Asked what he thought led to the Nationals not doing it this year, after back-to-back NL East titles and four postseason appearances in the last six seasons, Martinez tried to explain how things went wrong.
“It’s the little things that matter and that’s something that we’ll address this winter,” he said, “that’s something that we’re going to address in Spring Training. The little things turn out to be big things. So let’s concentrate on doing little things every day ... and when you do little things they become really big things at the end so we’re going to focus a lot on that.”
“Baseball is a game of little things,” Zimmerman said when asked about his manager’s take on what went wrong.
“I think moving runners, making plays, taking the extra base, things like that,” Zimmerman explained, “... it’s nothing new, and obviously you have to do those correctly, but I think there’s a lot more that goes into that — you can do those things right and still not win games. I think health is a big thing and honestly just players playing like they should. Little things do add up, but it’s not everything.”
Zimmerman was asked if the disappointment of the way things turned out this season was made somewhat worse by the expectations that everyone had for the team this summer.
“No,” he said. “I think all of us in here would sit here and tell you we came here every day and did everything we could to try and win, at least I did, and because of that I can go home and be at peace with it. Obviously it’s frustrating. You want to come out and win every year and have a chance to go into the playoffs, but it happens.
“That’s why it’s sports, and that’s why sports are one of the greatest things in the world because you never know what’s going to happen.”
Martinez also took an opportunity before Saturday’s game to stress the positives.

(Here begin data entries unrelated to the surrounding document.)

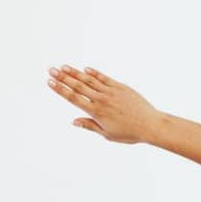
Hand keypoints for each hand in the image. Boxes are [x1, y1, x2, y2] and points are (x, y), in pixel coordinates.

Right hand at [46, 64, 160, 143]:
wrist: (150, 125)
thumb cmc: (130, 133)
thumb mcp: (108, 134)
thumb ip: (90, 126)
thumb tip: (74, 121)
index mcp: (96, 112)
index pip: (74, 98)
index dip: (60, 89)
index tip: (50, 82)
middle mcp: (101, 100)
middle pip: (78, 86)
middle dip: (63, 77)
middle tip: (51, 70)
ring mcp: (111, 92)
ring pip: (89, 80)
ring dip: (75, 73)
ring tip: (63, 66)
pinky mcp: (121, 87)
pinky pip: (104, 78)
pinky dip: (94, 73)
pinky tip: (85, 69)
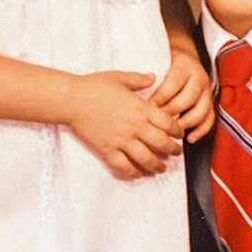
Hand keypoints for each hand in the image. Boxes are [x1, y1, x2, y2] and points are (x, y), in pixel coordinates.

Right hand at [68, 70, 182, 178]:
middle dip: (172, 150)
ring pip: (146, 159)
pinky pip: (124, 167)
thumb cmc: (94, 86)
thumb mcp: (119, 77)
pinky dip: (133, 173)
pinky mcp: (107, 150)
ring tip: (161, 168)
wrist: (71, 99)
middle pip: (161, 144)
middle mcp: (135, 127)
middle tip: (176, 153)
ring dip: (157, 166)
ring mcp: (121, 140)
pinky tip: (138, 174)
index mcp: (141, 108)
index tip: (179, 134)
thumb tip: (152, 77)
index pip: (168, 123)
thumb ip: (138, 79)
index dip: (177, 130)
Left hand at [152, 47, 214, 141]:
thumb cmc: (166, 64)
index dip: (159, 99)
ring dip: (184, 124)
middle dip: (170, 114)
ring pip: (200, 111)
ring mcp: (207, 91)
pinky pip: (209, 119)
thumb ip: (149, 76)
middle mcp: (199, 77)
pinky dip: (201, 131)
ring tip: (170, 133)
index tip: (147, 109)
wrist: (184, 61)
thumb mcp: (157, 63)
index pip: (172, 86)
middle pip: (187, 100)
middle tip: (156, 123)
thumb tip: (139, 94)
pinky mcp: (211, 103)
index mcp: (184, 66)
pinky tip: (189, 139)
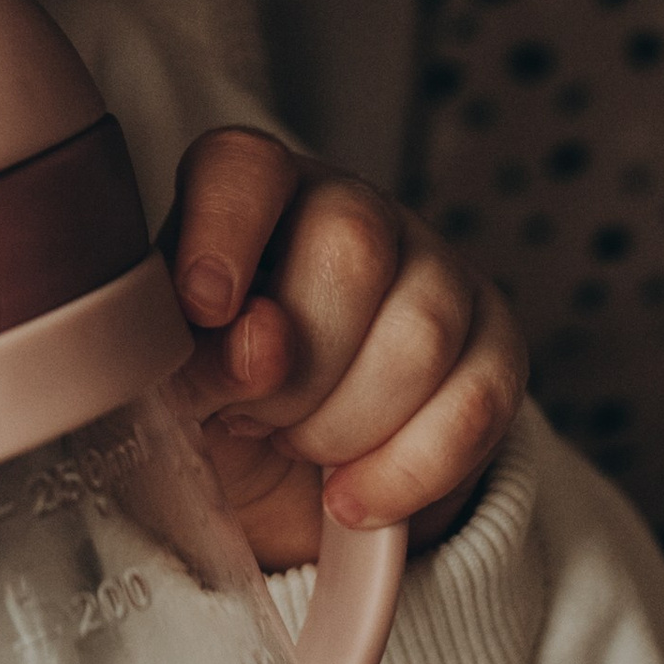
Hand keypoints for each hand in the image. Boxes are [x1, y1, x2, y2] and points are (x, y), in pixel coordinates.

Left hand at [159, 128, 525, 572]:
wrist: (280, 487)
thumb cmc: (210, 409)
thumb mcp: (170, 392)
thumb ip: (195, 361)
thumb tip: (259, 342)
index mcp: (247, 197)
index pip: (246, 167)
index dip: (225, 230)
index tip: (202, 307)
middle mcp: (348, 210)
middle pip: (352, 248)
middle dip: (295, 367)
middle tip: (251, 417)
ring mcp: (433, 270)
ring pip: (422, 331)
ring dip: (344, 424)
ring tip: (297, 446)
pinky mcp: (493, 346)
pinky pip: (479, 401)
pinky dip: (407, 470)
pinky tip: (353, 497)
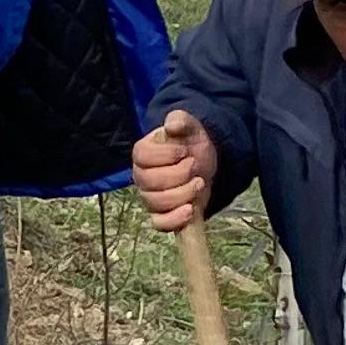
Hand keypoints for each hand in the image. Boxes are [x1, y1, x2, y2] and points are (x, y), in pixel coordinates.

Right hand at [129, 110, 215, 230]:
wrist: (203, 159)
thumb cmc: (190, 141)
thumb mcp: (189, 125)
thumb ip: (180, 120)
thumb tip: (172, 126)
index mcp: (143, 153)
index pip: (142, 157)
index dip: (164, 155)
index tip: (184, 151)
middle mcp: (142, 177)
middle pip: (149, 182)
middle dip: (177, 175)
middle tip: (195, 165)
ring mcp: (151, 197)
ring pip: (156, 203)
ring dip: (182, 194)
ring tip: (200, 183)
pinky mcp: (163, 214)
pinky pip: (160, 224)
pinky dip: (174, 220)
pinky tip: (190, 210)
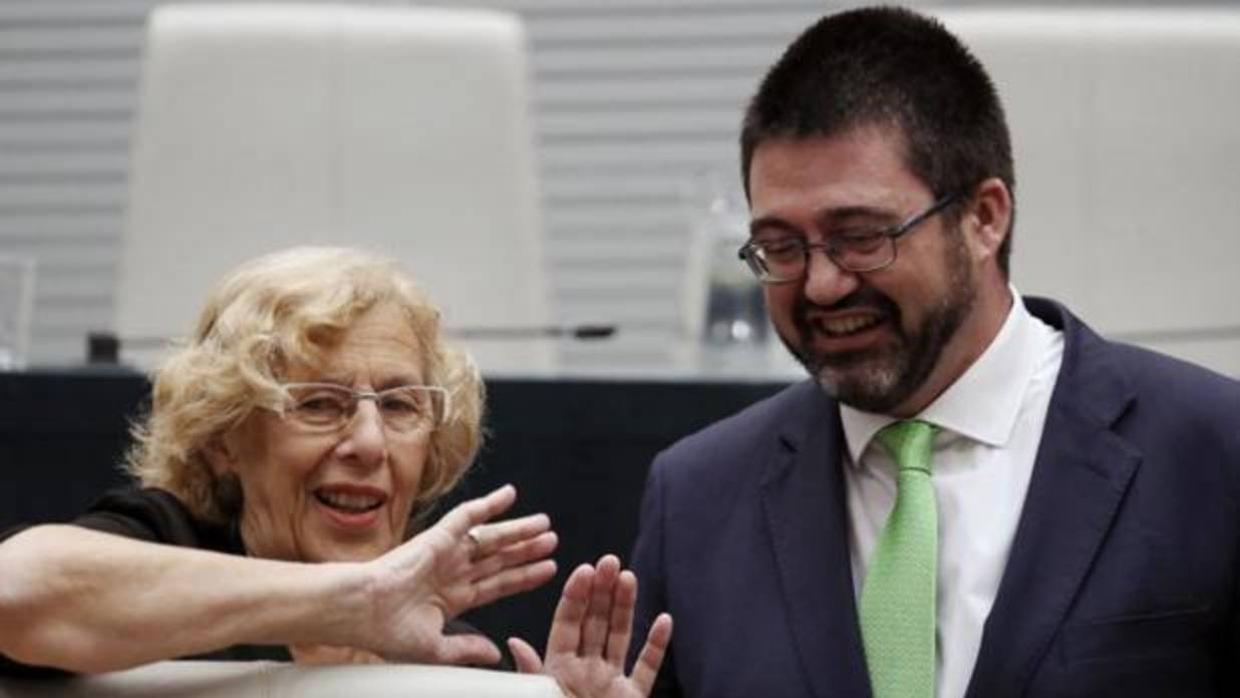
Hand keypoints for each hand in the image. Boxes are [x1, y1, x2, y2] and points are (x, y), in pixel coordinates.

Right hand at [357, 484, 557, 664]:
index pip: (497, 584)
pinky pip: (468, 515)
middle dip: (526, 550)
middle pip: (500, 558)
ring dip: (518, 529)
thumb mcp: (434, 648)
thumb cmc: (385, 631)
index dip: (523, 577)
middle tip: (552, 541)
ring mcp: (446, 552)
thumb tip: (494, 653)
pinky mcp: (438, 536)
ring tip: (544, 524)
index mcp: (451, 597)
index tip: (547, 569)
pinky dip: (489, 504)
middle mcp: (452, 571)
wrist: (361, 611)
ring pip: (492, 537)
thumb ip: (466, 648)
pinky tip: (510, 495)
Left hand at [508, 555, 672, 697]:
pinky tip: (664, 619)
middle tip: (609, 561)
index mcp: (557, 671)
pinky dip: (655, 646)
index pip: (566, 626)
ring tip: (629, 577)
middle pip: (594, 624)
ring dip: (626, 608)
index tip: (583, 570)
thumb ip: (530, 676)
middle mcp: (585, 672)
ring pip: (619, 638)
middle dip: (602, 592)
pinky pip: (646, 669)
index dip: (575, 598)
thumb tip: (513, 643)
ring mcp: (610, 685)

“I saw a lot of guys mature throughout the season and saw a lot of positives come out of it,” he said. “So moving forward, I think in 2019 we’re going to be really, really good, I really do. Watching these guys grow and watching them mature and watching them play together as a unit, I think they understand now what it takes to move forward, I really do. This division is not going to be easy. The Braves got better, the Phillies got better, we’re going to get way better.”
It’s going to be a different squad, that’s for sure, with Bryce Harper’s future a big question, a number of relievers already gone that were going to move on, and some big decisions to be made (second base, catcher, fifth starter?) before Opening Day of 2019.